On Friday, things took a bizarre turn at the corruption inquiry when Mr. Zuma withdrew in the morning — “We are here to tell you that we will take no further part in these proceedings,” said his lawyer, Muzi Sikhakhane — before reversing course and saying that he would resume cooperating next week.
Mr. Zuma left office last year under a cloud of suspicion about his conduct, and the commission, led by Judge Raymond Zondo, was established to explore allegations of corruption so pervasive that it has come to be known as state capture. Mr. Zuma’s lawyers argued that the commission had overstepped its mandate in posing detailed questions to the former president.
The line of questioning included the allegations that Mr.
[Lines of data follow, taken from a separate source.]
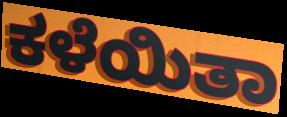
ಕಳೆಯಿತಾ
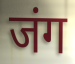
जंग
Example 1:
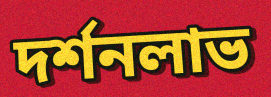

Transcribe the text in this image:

দর্শনলাভ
Zuma had allowed the Guptas to dictate government policy, to the extent that they were allowed to select cabinet ministers sympathetic to their interests.
“Zuma cannot afford to have on record detailed statements which might turn out in a criminal case to be false,” said Pierre de Vos, a constitutional law expert at the University of Cape Town. Instead, Mr. de Vos said, the former president was “trying to discredit the commission.”
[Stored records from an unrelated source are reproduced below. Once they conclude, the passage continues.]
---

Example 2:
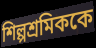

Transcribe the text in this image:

শিল্পশ্রমিককে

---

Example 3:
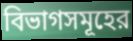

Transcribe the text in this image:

বিভাগসমূহের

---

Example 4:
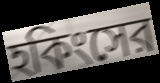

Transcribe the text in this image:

হকিংসের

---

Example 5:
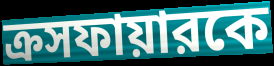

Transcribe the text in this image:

ক্রসফায়ারকে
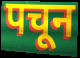
पचून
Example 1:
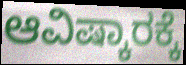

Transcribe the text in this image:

ಆವಿಷ್ಕಾರಕ್ಕೆ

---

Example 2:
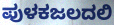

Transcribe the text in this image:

ಪುಳಕಜಲದಲಿ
Ms. Mkhwebane’s ruling appeared to have been “engineered very well” by Mr. Zuma’s allies within the A.N.C., said Ralph Mathekga, a prominent political analyst.
“The tables have turned,” Mr. Mathekga said. “This just weakens Ramaphosa.”
Mr. Mathekga added that the ruling would probably be challenged in court but had successfully diverted attention from Mr. Zuma’s withdrawal, though that was later mitigated by the former president’s about-face. “This factionalism works so well for him,” Mr. Mathekga said, speaking of Mr. Zuma.
The commission was established after an investigation by a former public protector, Thuli Madonsela, that found evidence to suggest corruption in Mr. Zuma’s administration. It does not have prosecutorial powers, and any charges would need to be pursued by the police and the national prosecuting authority.